*** Source material ***

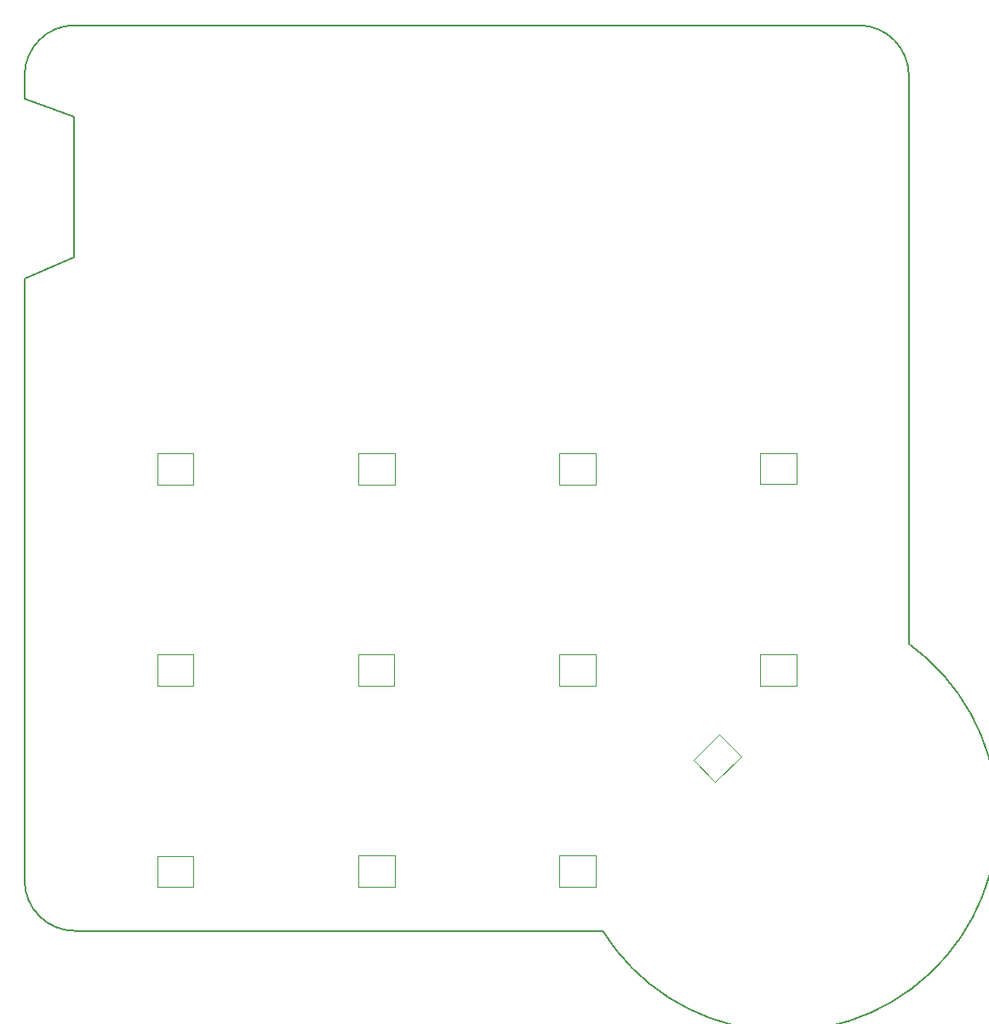
<source format=gbr>
%TF.GenerationSoftware,KiCad,Pcbnew,5.1.7-a382d34a8~88~ubuntu20.04.1*%
%TF.CreationDate,2021-03-20T14:16:57+01:00*%
%TF.ProjectId,WiFiDuck32,57694669-4475-4636-9b33-322e6b696361,2*%
%TF.SameCoordinates,Original*%
%TF.FileFunction,Profile,NP*%
%FSLAX46Y46*%
G04 Gerber Fmt 4.6, Leading zero omitted, Abs format (unit mm)*
G04 Created by KiCad (PCBNEW 5.1.7-a382d34a8~88~ubuntu20.04.1) date 2021-03-20 14:16:57*
%MOMM*%
%LPD*%
G01*
G04 APERTURE LIST*
%TA.AperFunction,Profile*%
%ADD10C,0.200000*%
%TD*%
%TA.AperFunction,Profile*%
%ADD11C,0.120000*%
%TD*%
G04 APERTURE END LIST*
D10*
X22000000Y-27305000D02*
X22000000Y-25000000D01*
X26924000Y-43053000D02*
X22000000Y-45212000D01*
X26924000Y-29083000D02*
X26924000Y-43053000D01*
X26924000Y-29083000D02*
X22000000Y-27305000D01*
X110000016Y-81499937D02*
G75*
G02*
X79499877Y-109999851I-12478016J-17216563D01*
G01*
X110000000Y-48590000D02*
X110000000Y-81500000D01*
X104965500Y-20002500D02*
G75*
G02*
X109965500Y-25002500I0J-5000000D01*
G01*
X109965500Y-25002500D02*
X110000000Y-48590000D01*
X104965500Y-20002500D02*
X27000000Y-20000000D01*
X22000000Y-25000000D02*
G75*
G02*
X27000000Y-20000000I5000000J0D01*
G01*
X22000000Y-105000000D02*
X22000000Y-45212000D01*
X27000000Y-110000000D02*
G75*
G02*
X22000000Y-105000000I0J5000000D01*
G01*
X79500000Y-110000000D02*
X27000000Y-110000000D01*
D11*
%TO.C,LED1*%
X38811800Y-65638200D02*
X35211800Y-65638200D01*
X38811800Y-62538200D02*
X38811800Y-65638200D01*
X35211800Y-62538200D02*
X38811800Y-62538200D01*
X35211800Y-65638200D02*
X35211800Y-62538200D01*
%TO.C,LED2*%
X55223000Y-65638200D02*
X55223000Y-62538200D01*
X55223000Y-62538200D02*
X58823000Y-62538200D01*
X58823000Y-62538200D02*
X58823000Y-65638200D01*
X58823000Y-65638200D02*
X55223000Y-65638200D01*
%TO.C,LED3*%
X78808800Y-65638200D02*
X75208800Y-65638200D01*
X78808800Y-62538200D02*
X78808800Y-65638200D01*
X75208800Y-62538200D02*
X78808800Y-62538200D01*
X75208800Y-65638200D02*
X75208800Y-62538200D01*
%TO.C,LED4*%
X95194600Y-65612800D02*
X95194600Y-62512800D01*
X95194600Y-62512800D02*
X98794600Y-62512800D01*
X98794600Y-62512800D02*
X98794600Y-65612800D01*
X98794600Y-65612800D02*
X95194600Y-65612800D01*
%TO.C,LED5*%
X95181900Y-82524000D02*
X98781900Y-82524000D01*
X95181900Y-85624000D02*
X95181900Y-82524000D01*
X98781900Y-85624000D02*
X95181900Y-85624000D01*
X98781900Y-82524000D02*
X98781900Y-85624000D01*
%TO.C,LED6*%
X78783400Y-82524000D02*
X78783400Y-85624000D01*
X78783400Y-85624000D02*
X75183400Y-85624000D01*
X75183400Y-85624000D02*
X75183400Y-82524000D01*
X75183400Y-82524000D02*
X78783400Y-82524000D01*
%TO.C,LED7*%
X55197600Y-82524000D02*
X58797600Y-82524000D01*
X55197600Y-85624000D02*
X55197600Y-82524000D01*
X58797600Y-85624000D02*
X55197600Y-85624000D01*
X58797600Y-82524000D02*
X58797600Y-85624000D01*
%TO.C,LED8*%
X38811800Y-82511300D02*
X38811800Y-85611300D01*
X38811800Y-85611300D02*
X35211800Y-85611300D01*
X35211800Y-85611300D02*
X35211800Y-82511300D01*
X35211800Y-82511300D02*
X38811800Y-82511300D01*
%TO.C,LED9*%
X38786400Y-105647900D02*
X35186400Y-105647900D01*
X38786400Y-102547900D02*
X38786400Y-105647900D01*
X35186400Y-102547900D02*
X38786400Y-102547900D01*
X35186400Y-105647900D02*
X35186400Y-102547900D01*
%TO.C,LED10*%
X55210300Y-105635200D02*
X55210300Y-102535200D01*
X55210300Y-102535200D02*
X58810300Y-102535200D01*
X58810300Y-102535200D02*
X58810300Y-105635200D01*
X58810300Y-105635200D02*
X55210300Y-105635200D01*
%TO.C,LED11*%
X78783400Y-105635200D02*
X75183400Y-105635200D01*
X78783400Y-102535200D02*
X78783400Y-105635200D01*
X75183400Y-102535200D02*
X78783400Y-102535200D01*
X75183400Y-105635200D02*
X75183400Y-102535200D01*
%TO.C,LED12*%
X93260309Y-92665224D02*
X90714724Y-95210809D01*
X91068278Y-90473193D02*
X93260309Y-92665224D01*
X88522693Y-93018778D02*
X91068278Y-90473193D01*
X90714724Y-95210809D02*
X88522693Y-93018778D01*
%TD*%
M02*

</source>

***

» **Problem to work on**: Write out each line above with the word "KiCad".

» **Exercise response**:
%TF.GenerationSoftware,KiCad,Pcbnew,5.1.7-a382d34a8~88~ubuntu20.04.1*%
G04 Created by KiCad (PCBNEW 5.1.7-a382d34a8~88~ubuntu20.04.1) date 2021-03-20 14:16:57*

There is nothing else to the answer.